**** Provided material ****

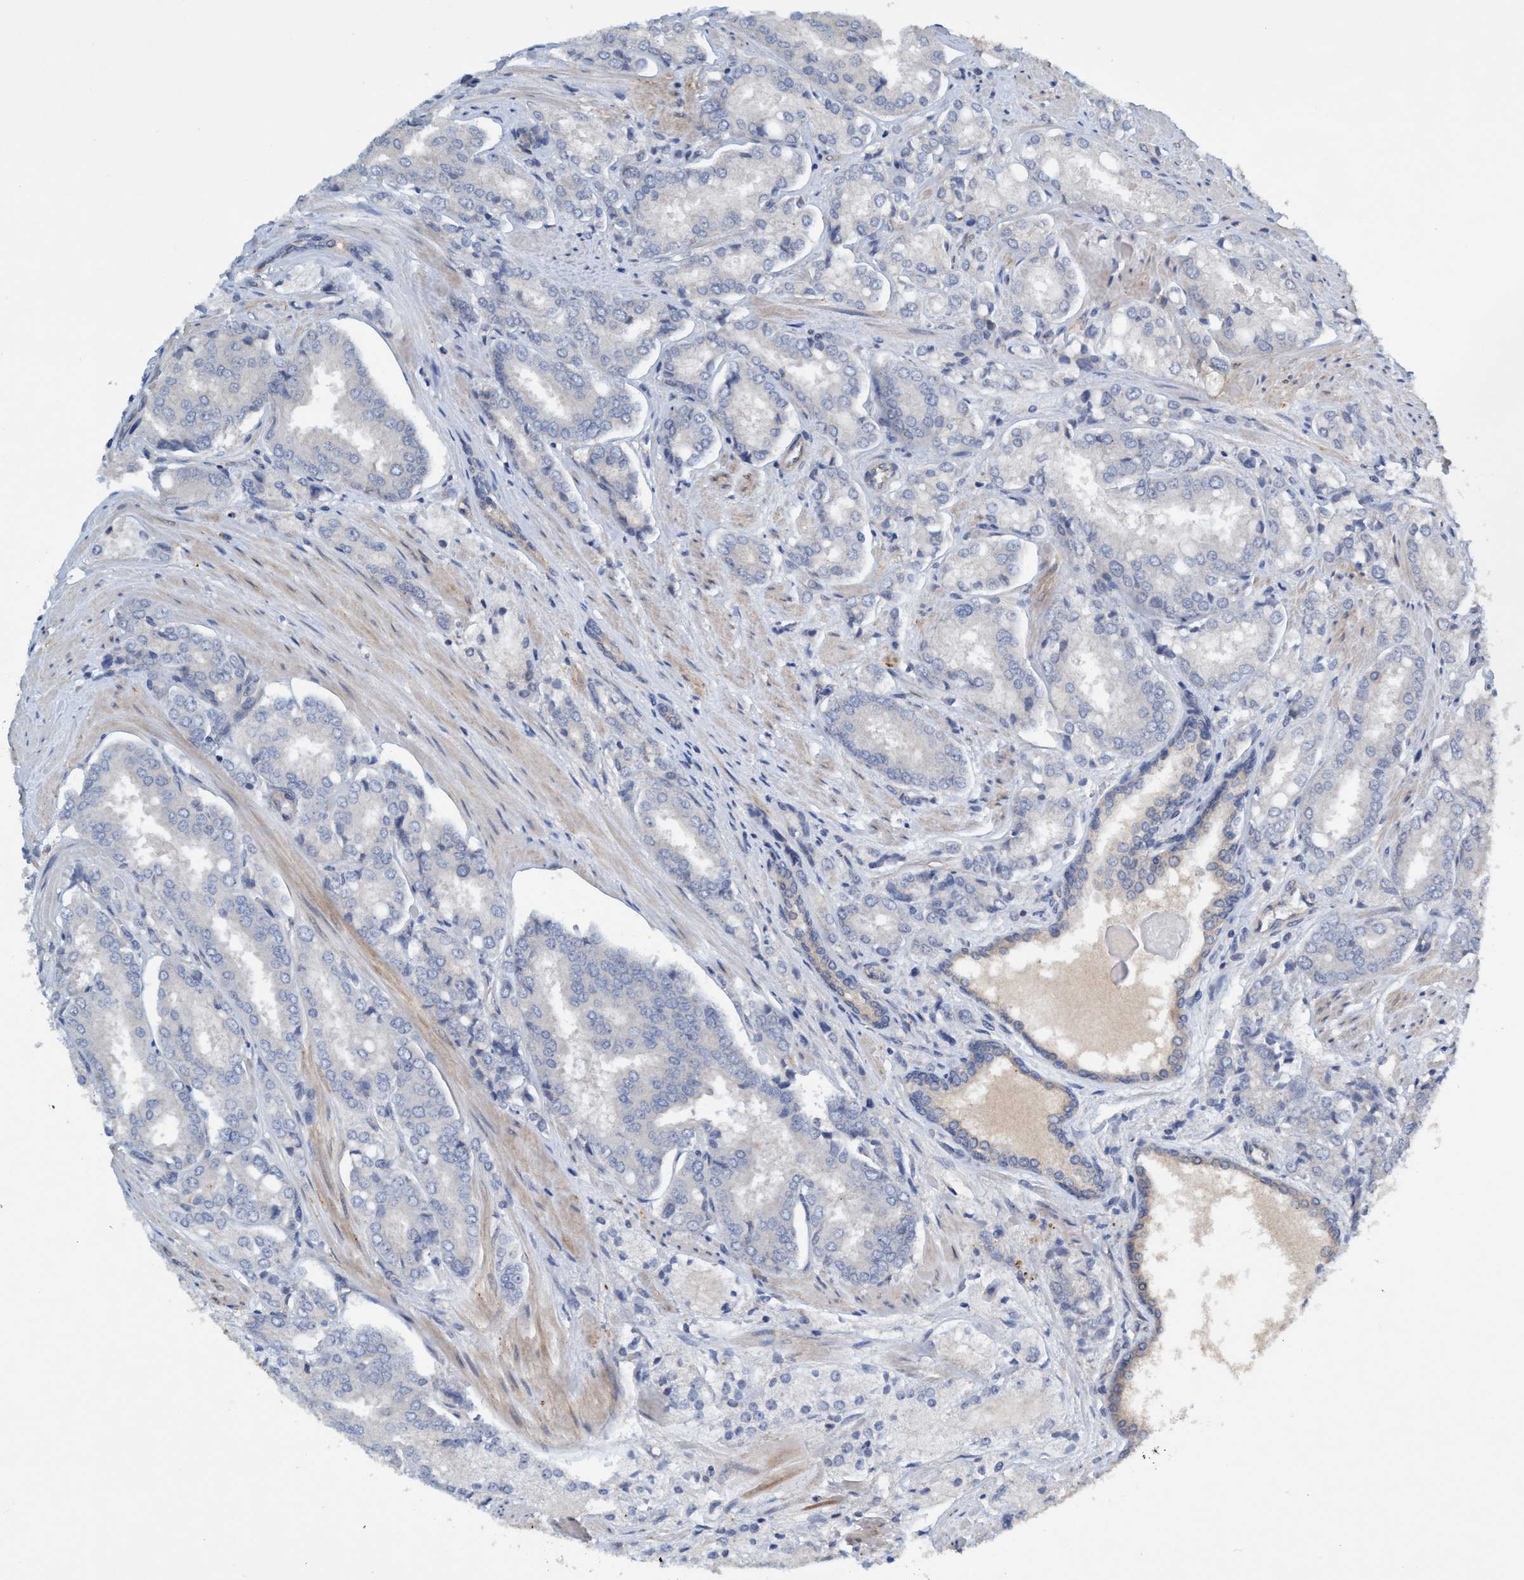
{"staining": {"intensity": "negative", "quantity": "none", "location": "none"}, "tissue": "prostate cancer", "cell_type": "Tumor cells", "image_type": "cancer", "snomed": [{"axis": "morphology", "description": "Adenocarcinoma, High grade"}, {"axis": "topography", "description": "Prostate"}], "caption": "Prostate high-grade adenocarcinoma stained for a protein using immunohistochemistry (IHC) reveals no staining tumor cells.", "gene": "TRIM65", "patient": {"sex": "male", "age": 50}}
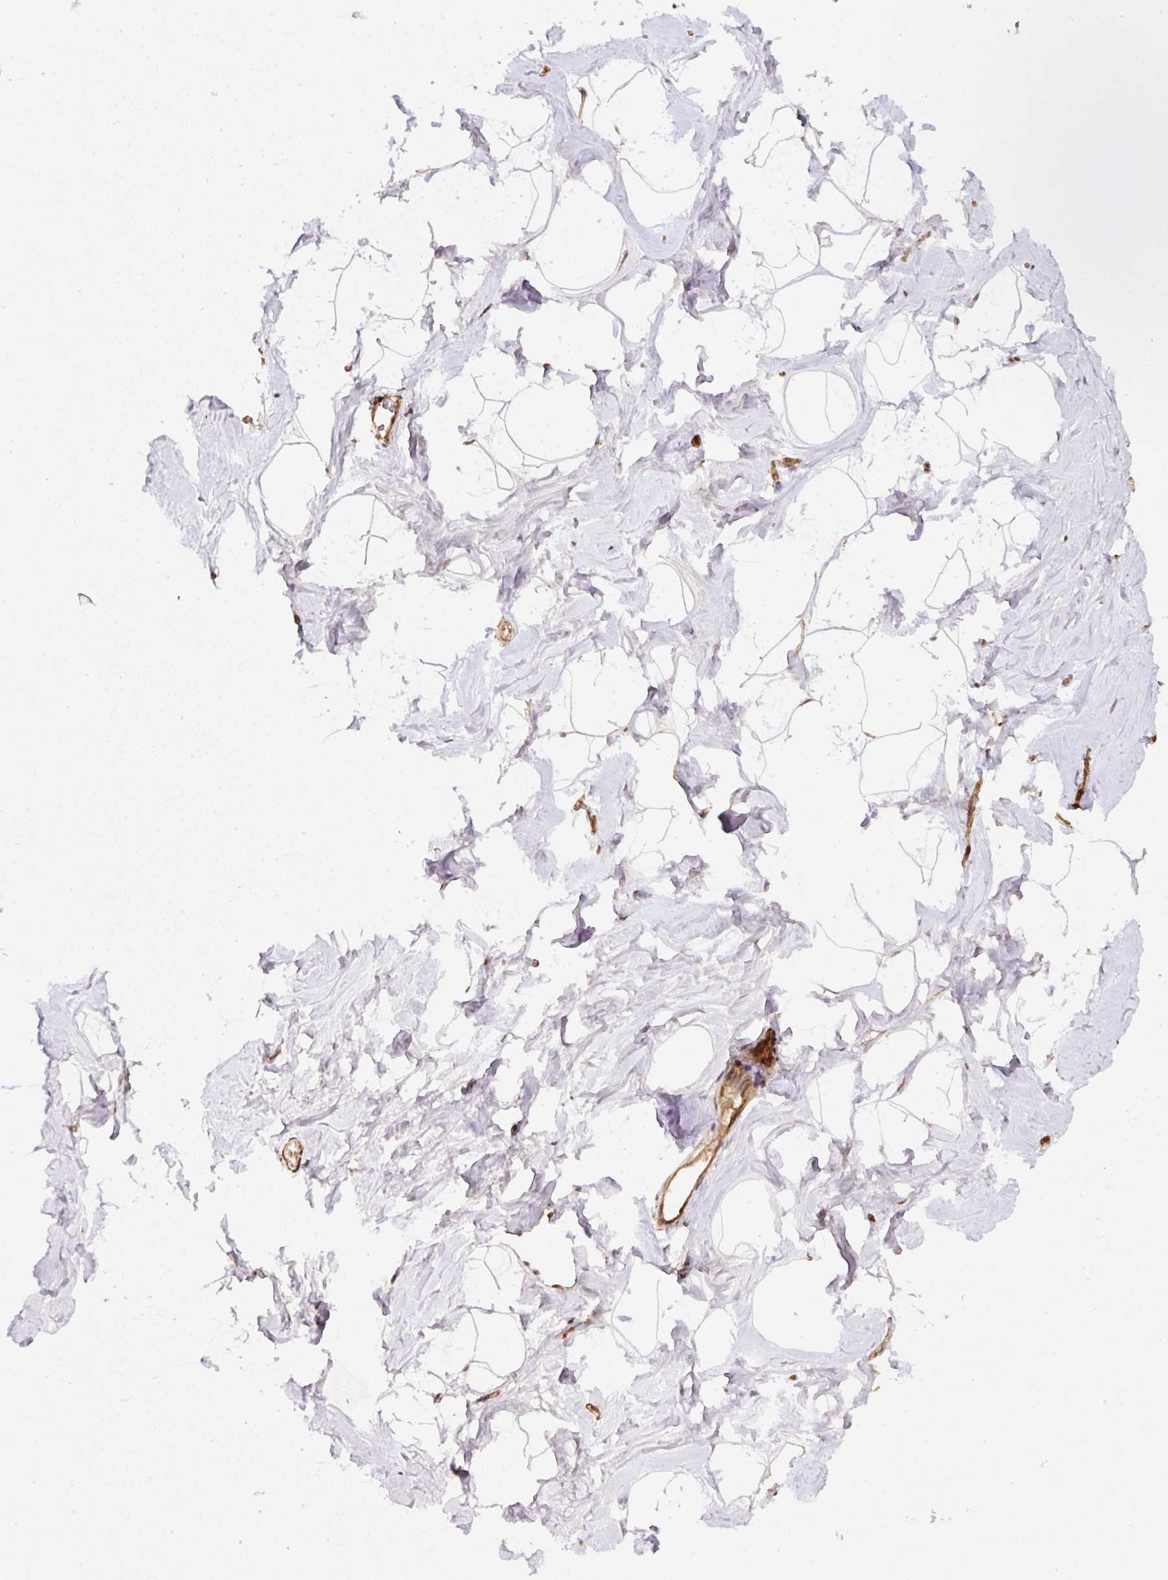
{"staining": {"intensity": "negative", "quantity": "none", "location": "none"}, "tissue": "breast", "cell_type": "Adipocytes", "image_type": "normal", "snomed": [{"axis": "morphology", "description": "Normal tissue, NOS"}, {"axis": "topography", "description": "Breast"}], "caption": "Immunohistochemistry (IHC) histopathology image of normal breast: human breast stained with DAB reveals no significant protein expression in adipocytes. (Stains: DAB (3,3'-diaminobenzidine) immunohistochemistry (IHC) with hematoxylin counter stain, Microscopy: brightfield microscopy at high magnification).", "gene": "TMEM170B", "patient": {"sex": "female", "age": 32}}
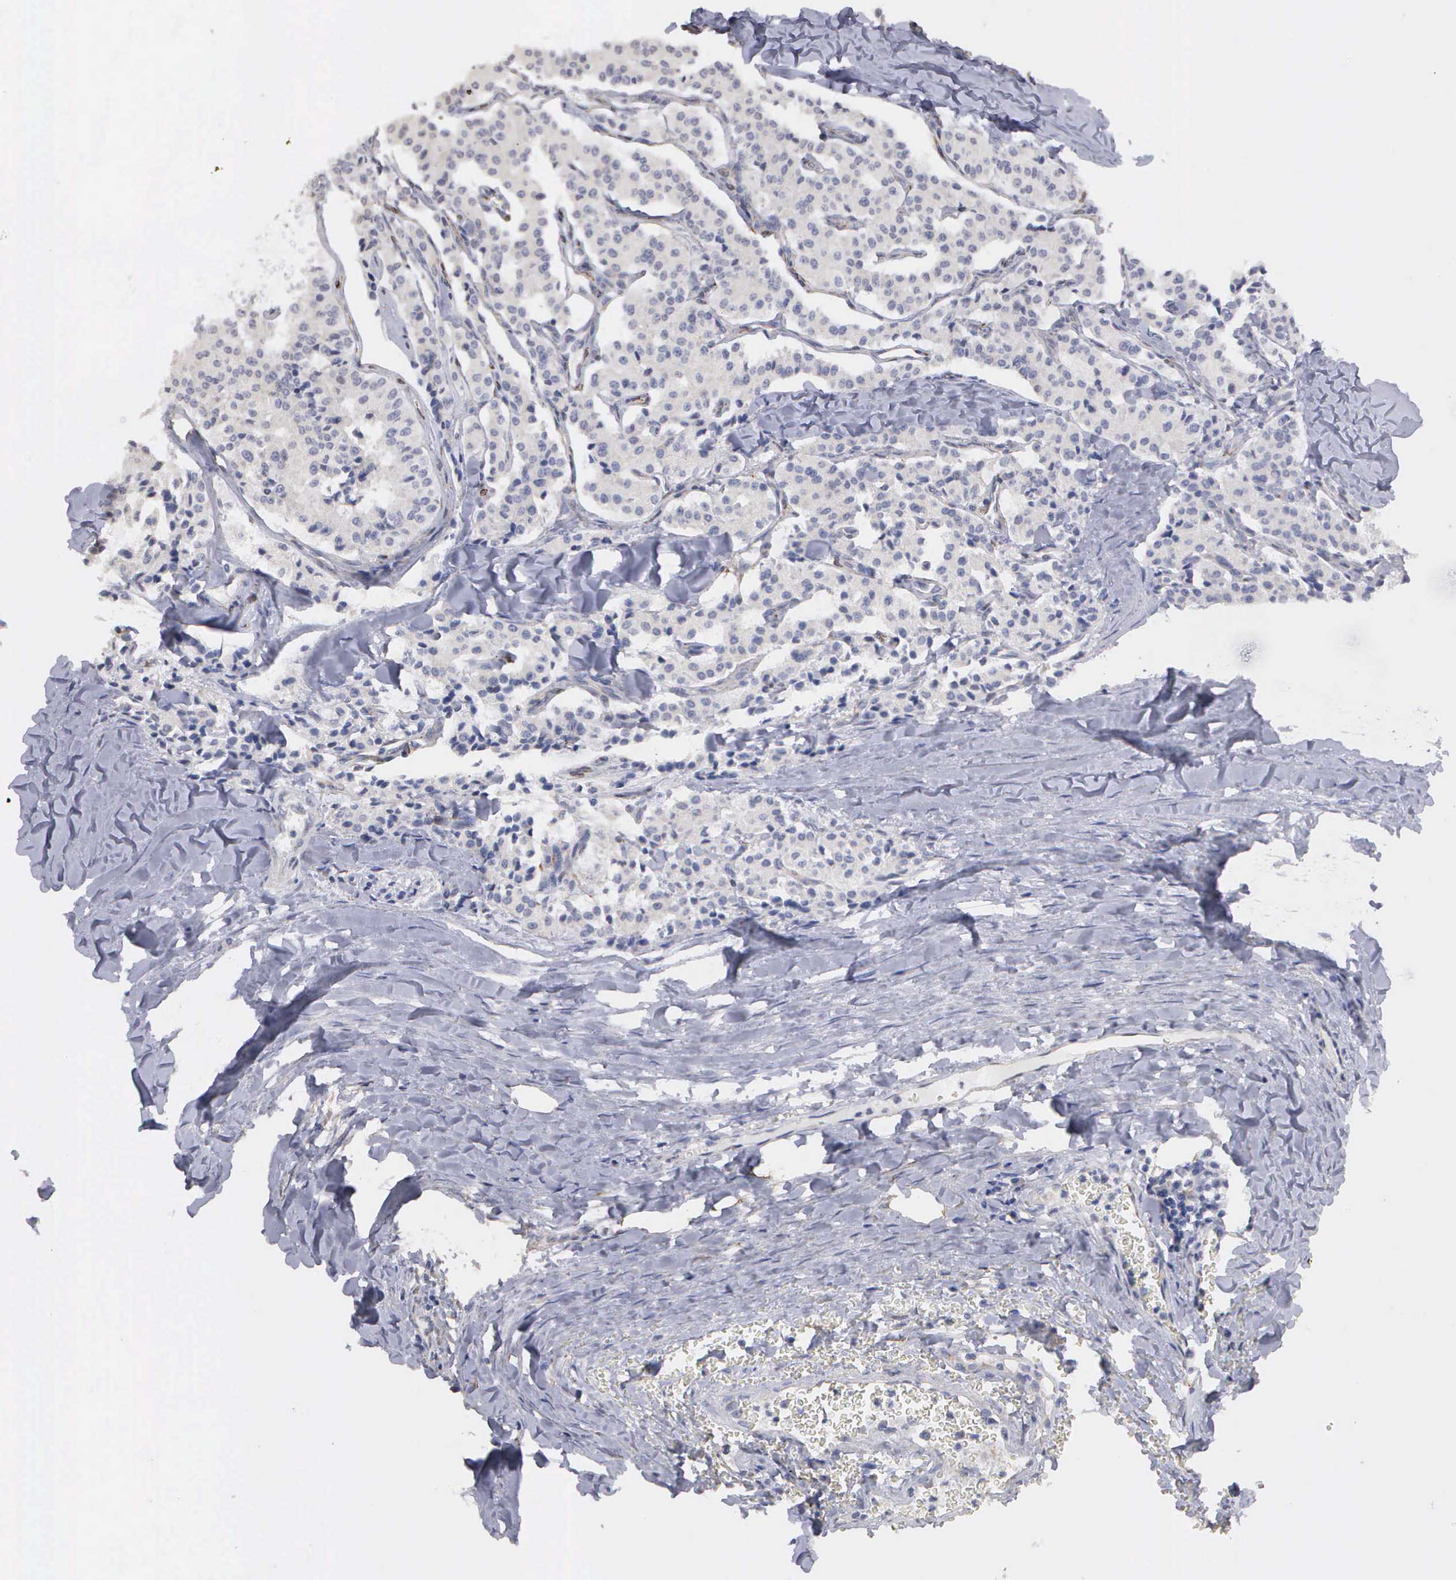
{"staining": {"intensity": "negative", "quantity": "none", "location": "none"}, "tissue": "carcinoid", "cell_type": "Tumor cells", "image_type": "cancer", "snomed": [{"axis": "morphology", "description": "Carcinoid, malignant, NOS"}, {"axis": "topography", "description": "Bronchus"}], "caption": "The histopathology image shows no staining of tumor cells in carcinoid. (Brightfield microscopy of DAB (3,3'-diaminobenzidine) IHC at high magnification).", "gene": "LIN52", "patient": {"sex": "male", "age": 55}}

****

_What needs to be done_
When you return the listing, keep each line exact and leave the pictures out.

_Exercise response_
{"staining": {"intensity": "negative", "quantity": "none", "location": "none"}, "tissue": "prostate cancer", "cell_type": "Tumor cells", "image_type": "cancer", "snomed": [{"axis": "morphology", "description": "Adenocarcinoma, High grade"}, {"axis": "topography", "description": "Prostate"}], "caption": "Prostate high-grade adenocarcinoma stained for a protein using immunohistochemistry (IHC) reveals no staining tumor cells.", "gene": "TRIM65", "patient": {"sex": "male", "age": 50}}
{"staining": {"intensity": "negative", "quantity": "none", "location": "none"}, "tissue": "breast", "cell_type": "Adipocytes", "image_type": "normal", "snomed": [{"axis": "morphology", "description": "Normal tissue, NOS"}, {"axis": "topography", "description": "Breast"}], "caption": "Immunohistochemistry (IHC) histopathology image of normal breast: human breast stained with DAB reveals no significant protein expression in adipocytes. (Stains: DAB (3,3'-diaminobenzidine) immunohistochemistry (IHC) with hematoxylin counter stain, Microscopy: brightfield microscopy at high magnification).", "gene": "TMEM170B", "patient": {"sex": "female", "age": 32}}
{"staining": {"intensity": "negative", "quantity": "none", "location": "none"}, "tissue": "carcinoid", "cell_type": "Tumor cells", "image_type": "cancer", "snomed": [{"axis": "morphology", "description": "Carcinoid, malignant, NOS"}, {"axis": "topography", "description": "Bronchus"}], "caption": "The histopathology image shows no staining of tumor cells in carcinoid. (Brightfield microscopy of DAB (3,3'-diaminobenzidine) IHC at high magnification).", "gene": "LIN52", "patient": {"sex": "male", "age": 55}}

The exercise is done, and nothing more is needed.